Online Step 4: Collect N Samples
We now collect N samples from hardware and store them.
Finally, Post-Process
We run through the above four steps M times, giving a total of MxNxP samples over the original problem (as an example, we could use M=2, N=4, P=343 giving 2,744 samples per problem instance run on hardware). From these samples, we can calculate the correlation matrix, influence vector, and the Tangled score associated with the problem instance.
Results From a Set of Test Runs
To test this algorithm, I’ll focus on two problem instances. Instance 1 is when all the qubits are ferromagnetically locked together, and instance 2 is where there are two ferromagnetic couplers and one antiferromagnetic coupler (see image below). I chose these because instance 1 is really easy to score (score is 0 as all vertices have the same influence) and instance 2 is one of the orneriest ones for this graph (score is -2/3 and is sensitive to sampling rates of all six ground states).

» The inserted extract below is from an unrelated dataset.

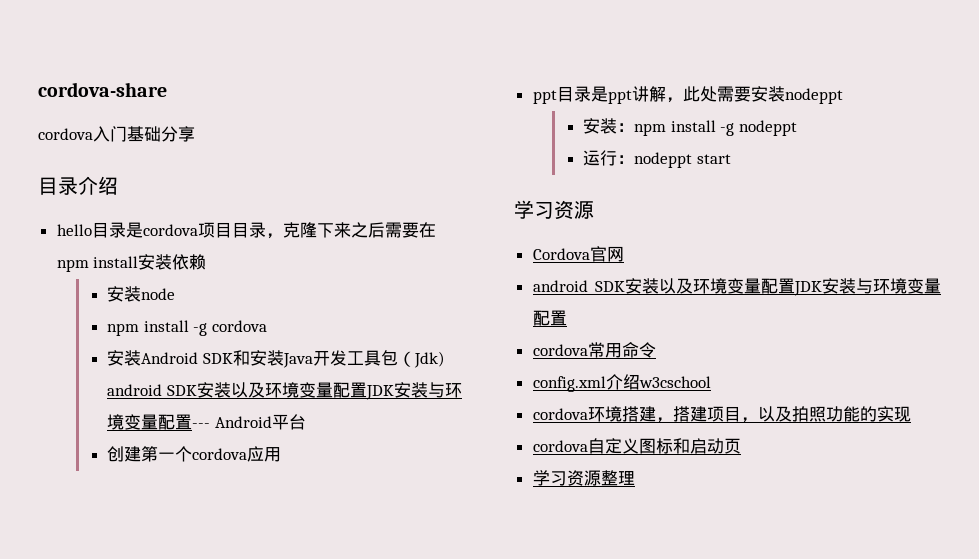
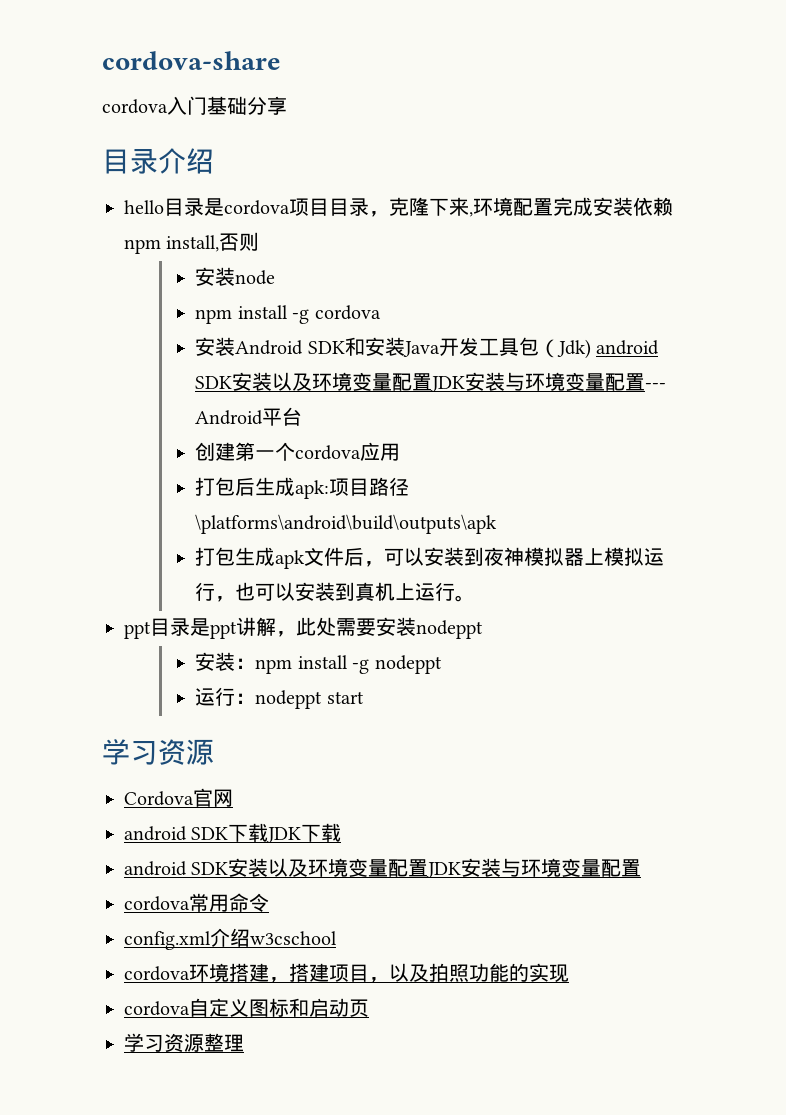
[350,222,436,238] [56,256,139,272] 之后需要在npm install -> [469,197,593,217] ,环境配置完成
(207, 262) none -> [124,232,260,254] npm install,否则
(282, 454) none -> [195,477,410,499] [195,514,498,534] [195,547,665,569] [195,582,476,602] // 打包后生成apk:项目路径\platforms\android\build\outputs\apk // 打包生成apk文件后，可以安装到夜神模拟器上模拟运行，也可以安装到真机上运行。
(624, 254) none -> [124,823,342,843] // android SDK下载JDK下载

As an aside, these instances are also instances of the type of problem D-Wave exposes in the shimming tutorial above — ferromagnetic loops, and ferromagnetic loops with one anti-ferromagnetic kink. The latter are kind of interesting quantum mechanically because they have a lot of degenerate ground states.
Exact Correlation Matrices for Both
We can just write down by inspection what the correlation matrices are for both of these. From these we can compute all the other stuff we need for Tangled (influence vectors, score, and therefore who won the game). These are:
Computing Score Statistics For Both Instances
My intention here is to run a bunch of experiments to test how different parts of the above algorithm affect the score returned by the quantum computer.

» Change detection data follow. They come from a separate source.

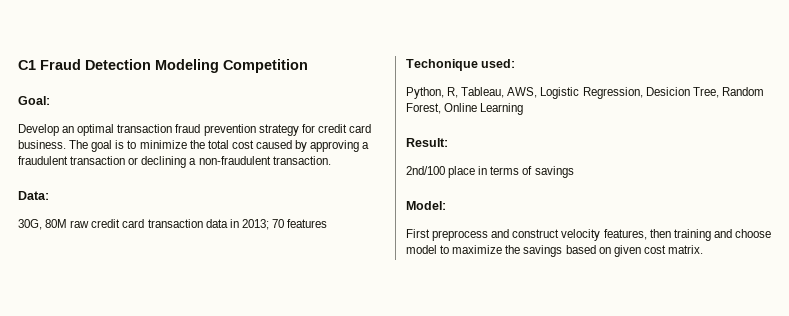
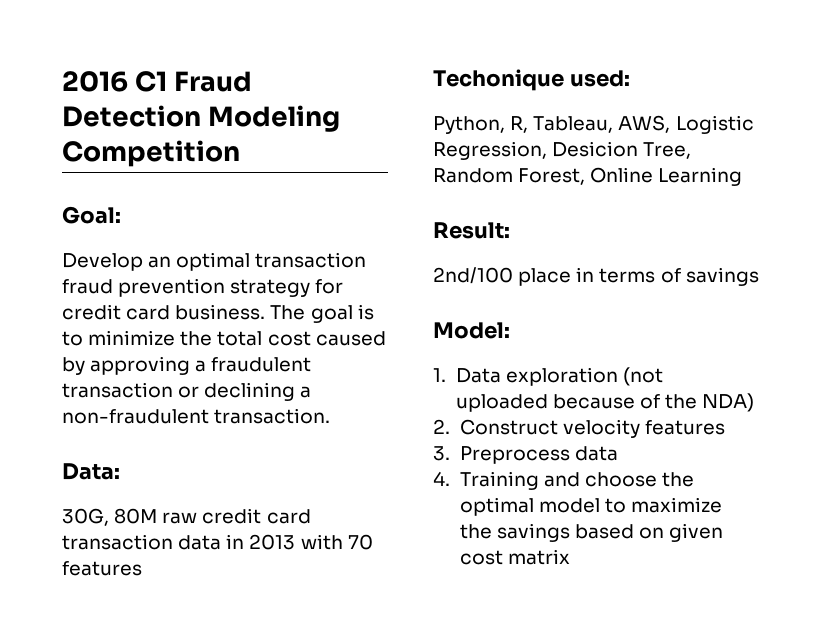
(18, 65) none -> [62,71,128,92] 2016
[241,219,269,230] 2013; -> [249,534,343,550] 2013 with
[406,229,771,241] First preprocess and construct velocity features, then training and choose -> [433,367,663,386] [455,393,755,412] [433,419,725,438] [433,446,618,464] [433,471,694,490] [459,497,534,516] 1. Data exploration (not uploaded because of the NDA) // 2. Construct velocity features // 3. Preprocess data // 4. Training and choose the optimal
[667,245,703,254] matrix. -> [507,549,570,565] matrix

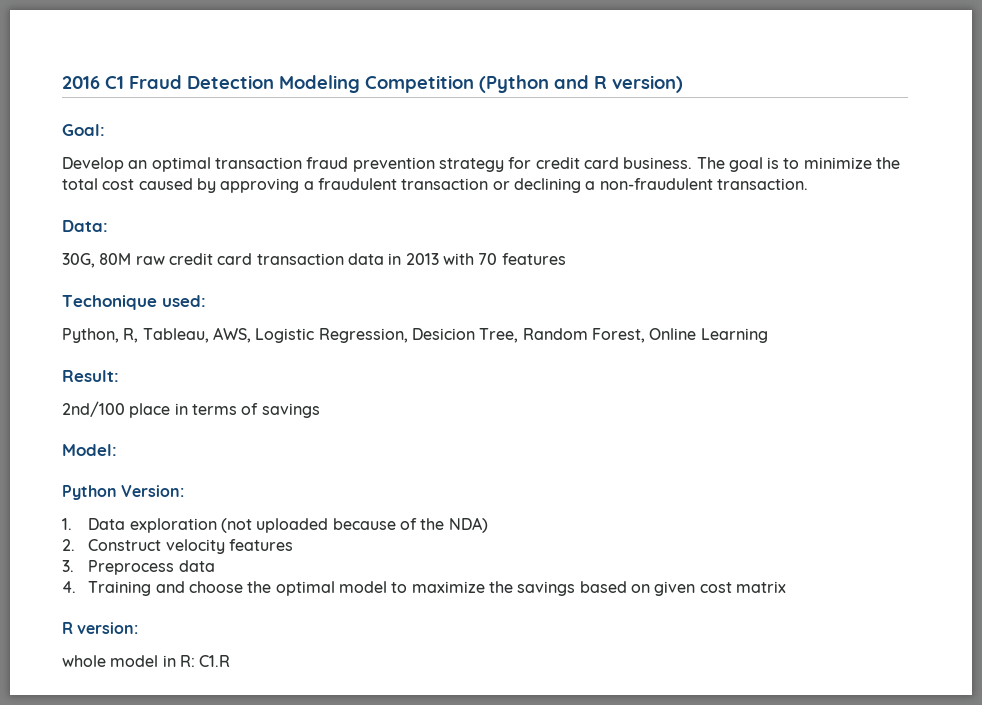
(240, 153) none -> [479,75,683,93] (Python and R version)
(510, 330) none -> [62,485,185,500] // Python Version:
(570, 557) none -> [62,622,139,634] [62,655,231,667] // R version: // whole model in R: C1.R

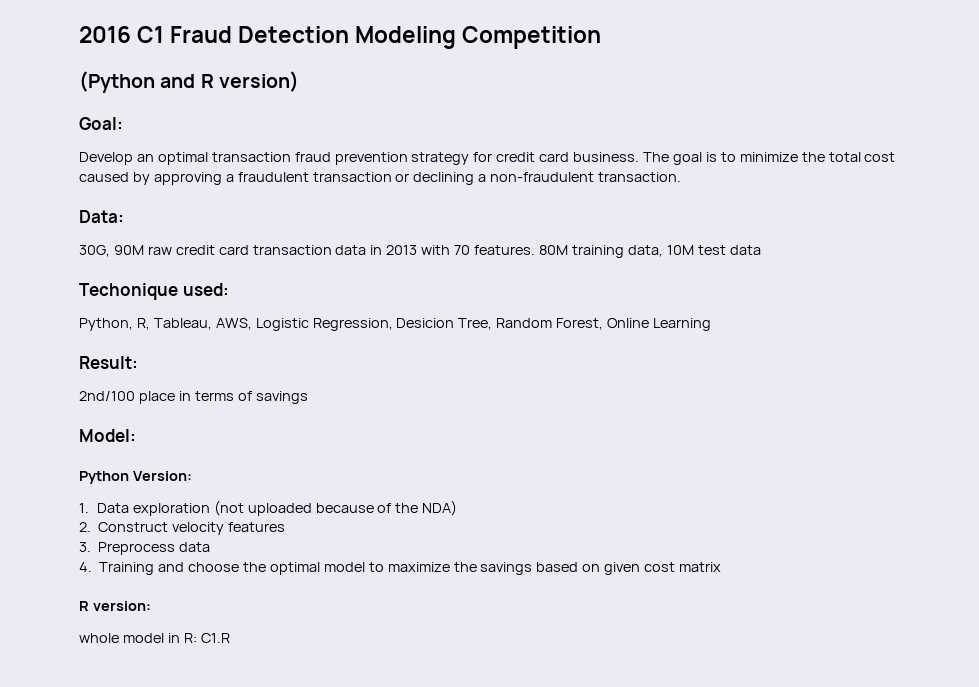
(474, 84) none -> (602, 37) //
[99,253,132,265] 80M -> [113,245,144,255] 90M
[501,253,566,265] features -> [474,245,761,258] features. 80M training data, 10M test data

I fix values of parameters {M, N, S} such that MxN is some fixed number (so the number of samples per run is the same — here I chose MxN=8, with specific pairs (M=8, N=1),(M=4, N=2), (M=2, N=4), (M=1, N=8)), and run Algorithm 1 20 times with a set of choices of parameters where this is true, both with and without online step 3 (i.e. with or without a gauge transformation step). I chose S=1 and S=10. This gives a total of 16 runs with different parameters, with 20 scores per run.
For each run, I compute the score and then plot the result as a histogram for each choice of parameters.
Note that the choice S=1 means no shimming. M=1 means only using one automorphism. The case with no gauge transformation (G: False in the images, G: True means use the gauge transform), S=1, and M=1 is the ‘naive’ way to use the hardware (although still using parallel embeddings) by just sending one variant of the problem embedded P times in the hardware graph and YOLO’ing it.
Conclusions For Use For The Three-Vertex Graph
It appears, at least from the analysis of these two instances, that the best way to use to hardware here is to use M=1, no gauge transform, and no shim, and make N as large as you can afford.
My best guess is that for this tiny graph, the massive number of parallel embeddings (P=343) is doing most of the averaging over noise part, and adding the rest of these mechanisms doesn’t help much. I think though that taking more samples (N larger) should help as the variance in scores between runs in the images above should go down as N goes up.